I've got it on the WII too I'll find out my gamer tag and I'll post it up for you to add me as a friend.


----------



## silverback (Jun 18, 2008)

graphics are terrible on the "WII" :lol:


----------



## asjam86 (Mar 23, 2007)

Your honest unbiased opinion stems from? :tumbleweed:


----------



## jamie_s (Jul 10, 2009)

silverback said:


> graphics are terrible on the "WII" :lol:


What game is that? I recognise it...


----------



## silverback (Jun 18, 2008)

asjam86 said:


> Your honest unbiased opinion stems from? :tumbleweed:


it was a joke :speechles



jamie_s said:


> What game is that? I recognise it...


ikari


----------



## jamie_s (Jul 10, 2009)

silverback said:


> it was a joke :speechles
> 
> ikari


Maybe not then lol, Ive never heard of it


----------



## ron burgandy (Apr 18, 2007)

asjam86 said:


> I've got it on the WII too I'll find out my gamer tag and I'll post it up for you to add me as a friend.
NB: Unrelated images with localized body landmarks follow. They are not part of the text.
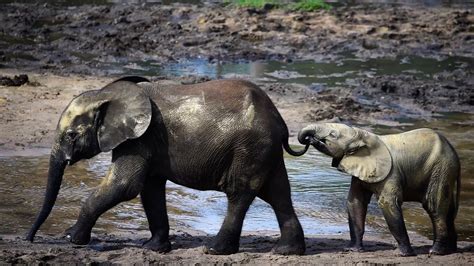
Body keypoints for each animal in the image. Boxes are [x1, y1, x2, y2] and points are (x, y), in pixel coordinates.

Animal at [25, 77, 310, 256]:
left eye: (71, 135)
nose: (28, 238)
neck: (109, 94)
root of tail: (280, 121)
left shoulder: (139, 139)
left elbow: (124, 186)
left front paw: (71, 239)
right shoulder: (147, 142)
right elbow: (149, 190)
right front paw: (153, 248)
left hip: (249, 148)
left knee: (239, 193)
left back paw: (214, 250)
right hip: (264, 151)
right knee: (278, 193)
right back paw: (287, 252)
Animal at [300, 123, 460, 256]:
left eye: (333, 135)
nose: (310, 139)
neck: (363, 134)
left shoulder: (392, 172)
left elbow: (388, 203)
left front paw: (404, 254)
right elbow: (355, 202)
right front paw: (353, 250)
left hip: (441, 167)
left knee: (434, 206)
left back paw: (436, 252)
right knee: (449, 209)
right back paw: (450, 250)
yer please do, and anyone else is welcome to send me thier gamer tag and possibly get a few members together


----------



## asjam86 (Mar 23, 2007)

363701207705 is my friend id.


----------



## ron burgandy (Apr 18, 2007)

mine is 250743024878


----------



## asjam86 (Mar 23, 2007)

Added you as a friend, I'm pretty sure I've seen that gamer tag before so i may of already had a match against you lol :thumb:

Anyone else got it on the WII post up your friend ID's in here.


----------